4. Appealing to Passion and Fear and Misstating the Law on First Degree Premeditated Murder
Rivera argues that the prosecutor improperly appealed to passion and fear by making several statements during closing argument. First, the prosecutor said to the jury: “On the homefront, one of the most important acts of citizenship that any person can be asked to perform is now being performed by you in your service as jurors; and more so, in a murder trial in which the penalty being sought is death.” In rebuttal, the prosecutor urged the jury to “bring a verdict into this courtroom that honors its more than 150-year tradition of justice.” Second, the prosecutor argued: “[G]angsters don‘t deserve second-degree murder because they already come from a murder mindset. Murder is already part of their culture. It was already part of the defendant‘s lifestyle, part of who he is.” On rebuttal, the prosecutor also said: “Gang members are ready to kill. It‘s part of their culture; it‘s what they do. They commit acts of violence.” Finally, the prosecutor repeated the initial
“A prosecutor is allowed to make vigorous arguments and may even use such epithets as are warranted by the evidence, as long as these arguments are not inflammatory and principally aimed at arousing the passion or prejudice of the jury.” (Pensinger, supra, 52 Cal.3d at p. 1251.) “[I]t is improper for a prosecutor to appeal to the passion or prejudice of the jury.” (People v. Cornwell (2005) 37 Cal.4th 50, 92 (Cornwell).) “[I]t is misconduct for a prosecutor, during argument, to misstate the law [citation], or to invite or encourage the jury to do what the law prohibits.” (People v. Whalen (2013) 56 Cal.4th 1, 77.)
Even assuming Rivera did not forfeit his claim concerning the statements about jury service by failing to timely object, we conclude that these statements do not constitute misconduct. The prosecutor‘s statement merely reminded the jurors about the importance of the civic duty in which they were engaged.

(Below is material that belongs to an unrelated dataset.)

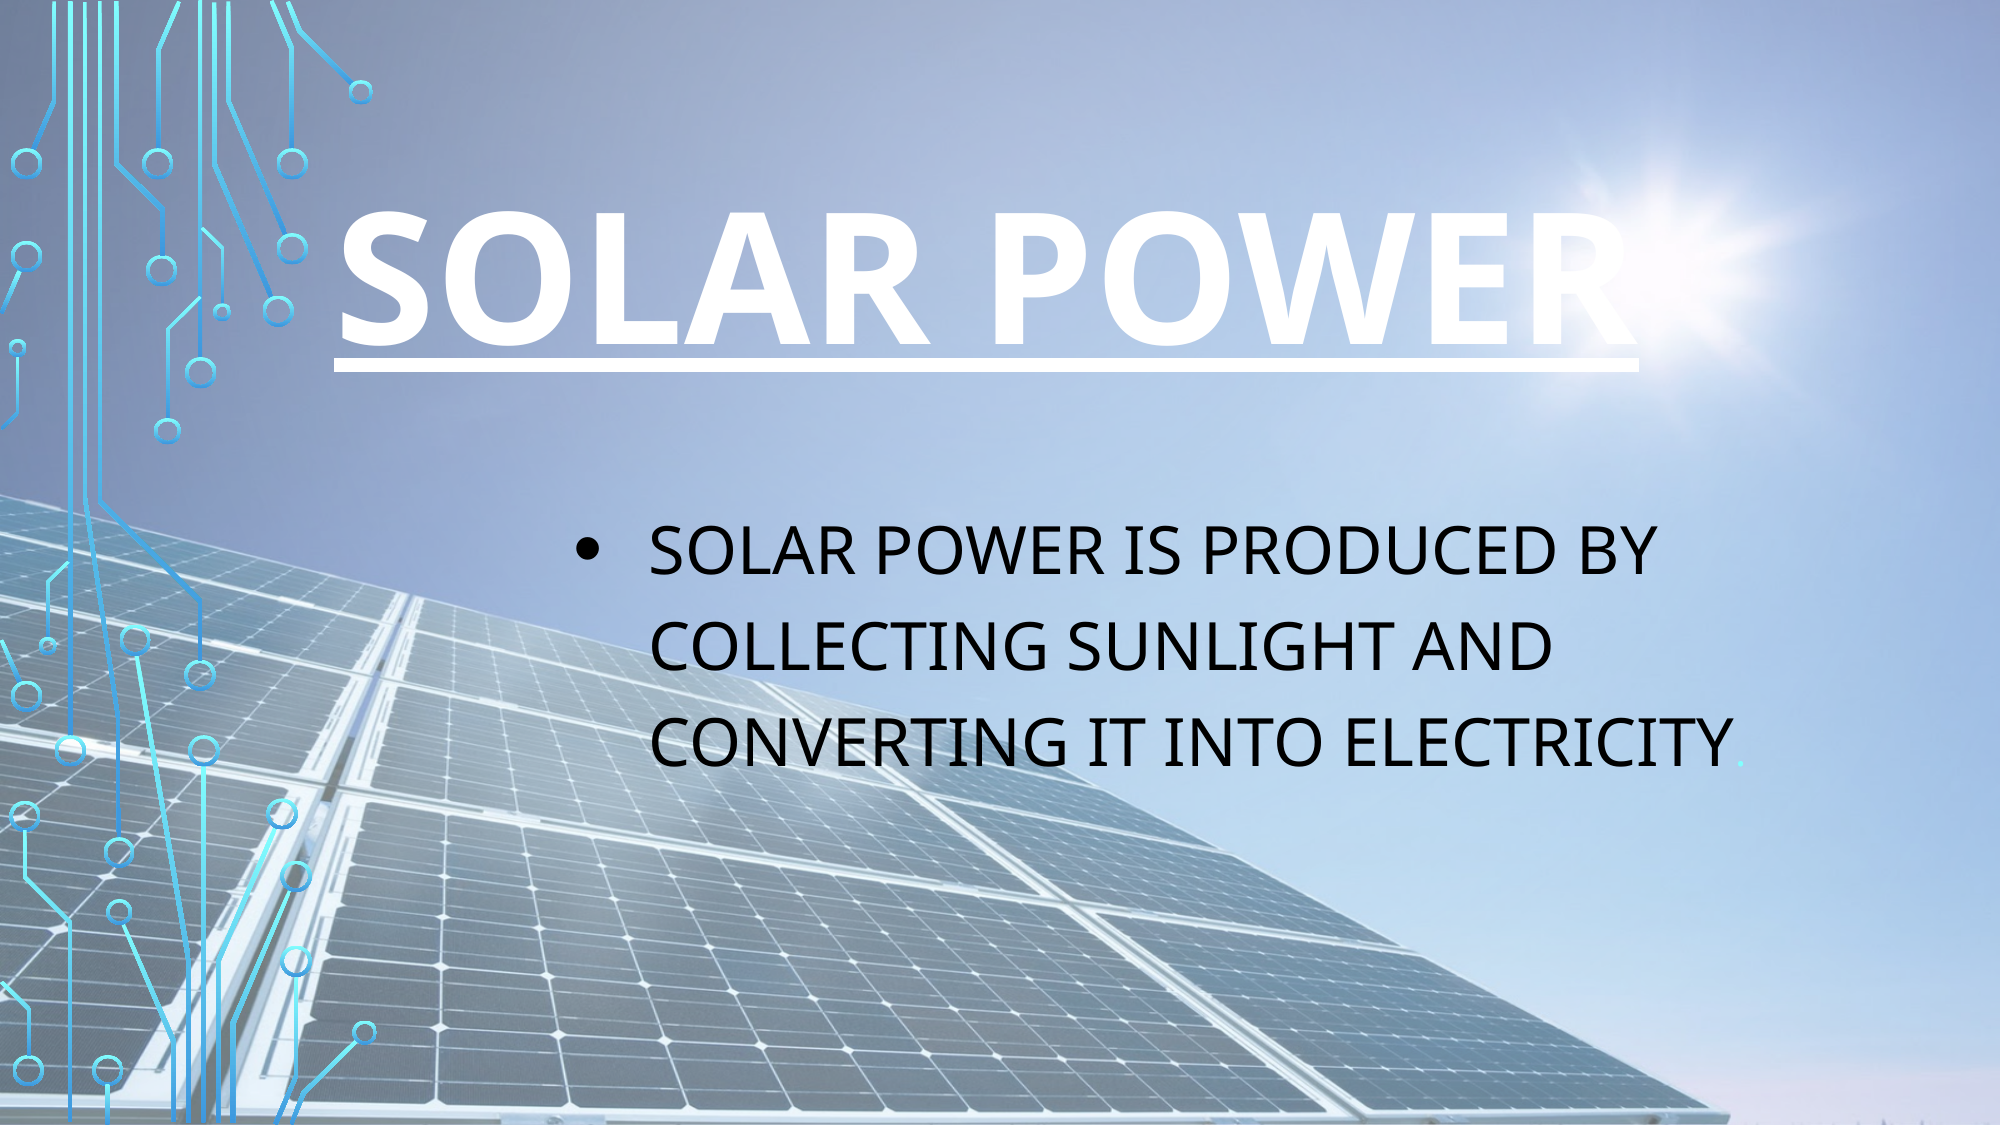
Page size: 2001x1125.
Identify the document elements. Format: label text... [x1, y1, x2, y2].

It did not ask the jury to act on the basis of fear or to decide the case in a particular way in light of that duty. (See Cornwell, supra, 37 Cal.4th at pp. 92-93 [finding no prosecutorial misconduct for prosecutor‘s appeal to “the duty” that is ” ‘essential to our society’ ” where “the prosecutor‘s argument did not urge the members of the jury to act on the basis of their fear of chaos and crime in the community, but to act with an understanding of the importance of law in the abstract“].)